Harga minyak mentah berjangka jenis West Texas Intermediate (WTI) tercatat menguat tipis hanya sebesar 3 sen atau 0,05 persen, menjadi USD61,53 per barel pada Senin, 14 April 2025. Pergerakan tipis ini mencerminkan sikap pasar yang masih dibayangi oleh ketidakpastian arah kebijakan perdagangan global, khususnya antara dua negara dengan ekonomi terbesar di dunia.
Tekanan Fundamental, Peluang Teknis
Analis energi dari Dupoin Indonesia, Andy Nugraha, menilai bahwa meskipun pasar saat ini berada di bawah tekanan sentimen negatif akibat perang dagang dan ketegangan geopolitik, dari sudut pandang teknikal, masih terdapat peluang kenaikan harga minyak dalam waktu dekat.
Andy memproyeksikan bahwa selama harga WTI mampu bertahan di atas level psikologis USD61, tren kenaikan akan tetap terbuka dengan potensi target harian menuju area USD63 per barel. Kendati demikian, ia juga mengingatkan pelaku pasar untuk tetap waspada terhadap potensi pembalikan arah harga (reversal), yang dapat membawa harga kembali turun ke level support di kisaran USD59.
Dampak Perang Dagang AS-Tiongkok
Di sisi fundamental, konflik dagang antara AS dan Tiongkok masih menjadi katalis utama yang membayangi pergerakan harga minyak dunia. Pemerintah Tiongkok secara resmi menaikkan tarif impor terhadap produk asal AS hingga 125 persen, sebagai bentuk respons terhadap kebijakan proteksionis Presiden Donald Trump yang sebelumnya meningkatkan tarif pada produk asal Negeri Tirai Bambu.

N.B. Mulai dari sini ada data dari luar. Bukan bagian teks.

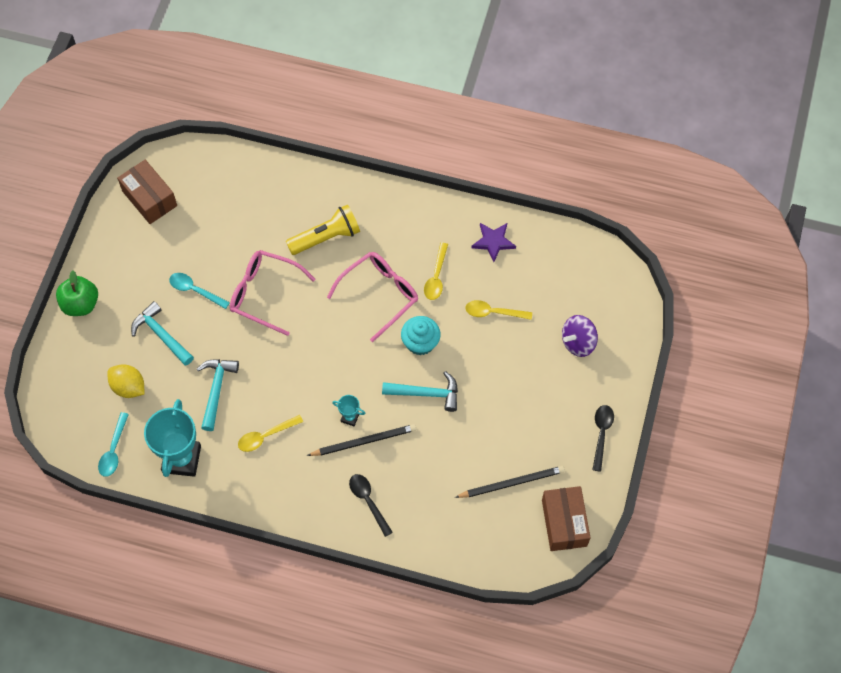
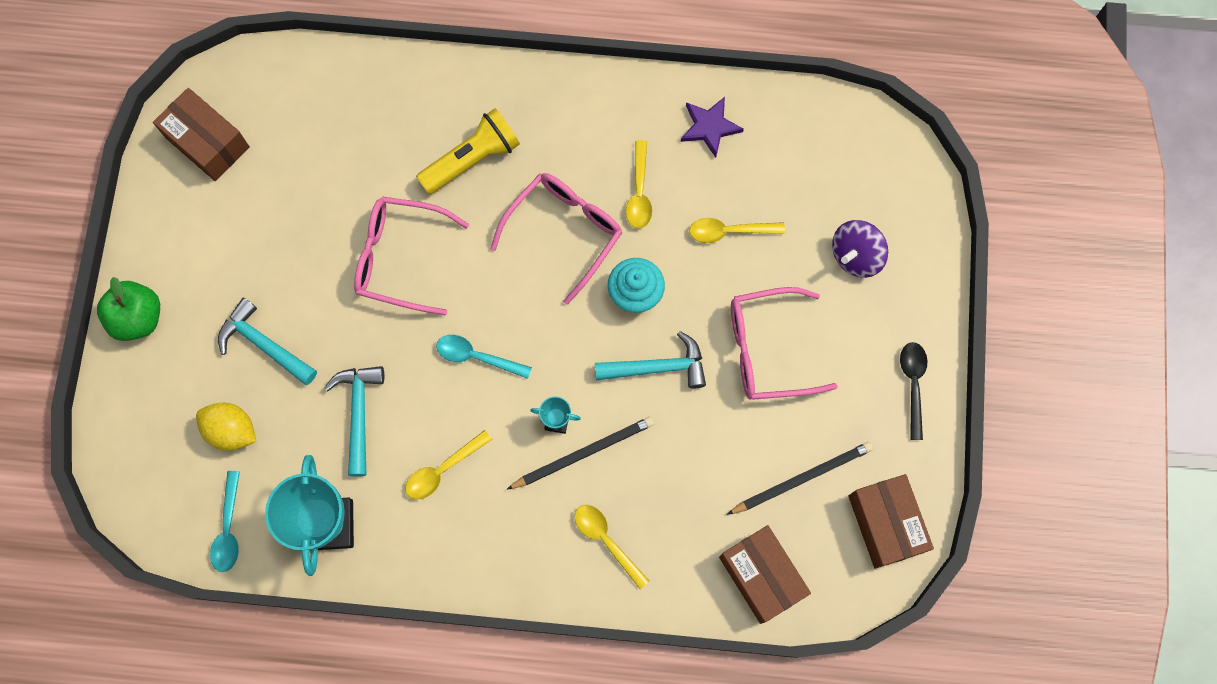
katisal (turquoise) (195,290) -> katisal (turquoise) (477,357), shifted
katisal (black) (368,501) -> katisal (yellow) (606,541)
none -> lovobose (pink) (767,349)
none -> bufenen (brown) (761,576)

Meskipun beberapa produk teknologi seperti ponsel pintar dan komputer mendapat pengecualian, Menteri Perdagangan AS, Howard Lutnick, menegaskan bahwa beberapa produk teknologi strategis tetap akan dikenakan tarif tinggi dalam waktu dekat. Pernyataan ini memperkuat kekhawatiran pasar atas berlanjutnya gangguan rantai pasokan global.
Kondisi ini semakin diperparah oleh data inflasi terbaru dari Tiongkok yang menunjukkan tekanan pada ekonomi domestik. Harga konsumen di negara tersebut mengalami penurunan selama dua bulan berturut-turut, sementara harga produsen mencatat penurunan selama 30 bulan berturut-turut, menandakan lemahnya aktivitas industri dan konsumsi.
Faktor Penopang Harga Minyak
Meski dihantui tekanan global, beberapa faktor internal pasar energi memberikan harapan untuk stabilitas harga minyak dalam jangka pendek. Salah satunya adalah penurunan jumlah rig pengeboran minyak di Amerika Serikat. Dalam satu minggu terakhir, perusahaan-perusahaan energi AS memangkas jumlah rig aktif secara signifikan—pemotongan terbesar sejak Juni 2023.
Langkah ini diartikan oleh para analis sebagai bentuk antisipasi terhadap potensi penurunan permintaan. Dengan lebih sedikit rig aktif, pasokan minyak AS kemungkinan akan turun, yang dapat menopang harga di pasar global.
Selain itu, ketegangan di Timur Tengah juga memberikan tekanan terhadap pasokan global. Pemerintah AS mengisyaratkan kemungkinan penghentian ekspor minyak Iran sebagai bagian dari strategi menekan program nuklir Teheran. Meskipun proses diplomasi antara kedua negara saat ini berlangsung di Oman dan dianggap "positif serta konstruktif", risiko gangguan pasokan dari kawasan tersebut masih membayangi pasar.
Peluang Masih Terbuka, Pasar Diminta Waspada
Mengingat dinamika pasar yang cukup kompleks, Andy Nugraha mengimbau agar pelaku pasar tetap mempertimbangkan kedua sisi — teknikal dan fundamental — sebelum mengambil keputusan investasi.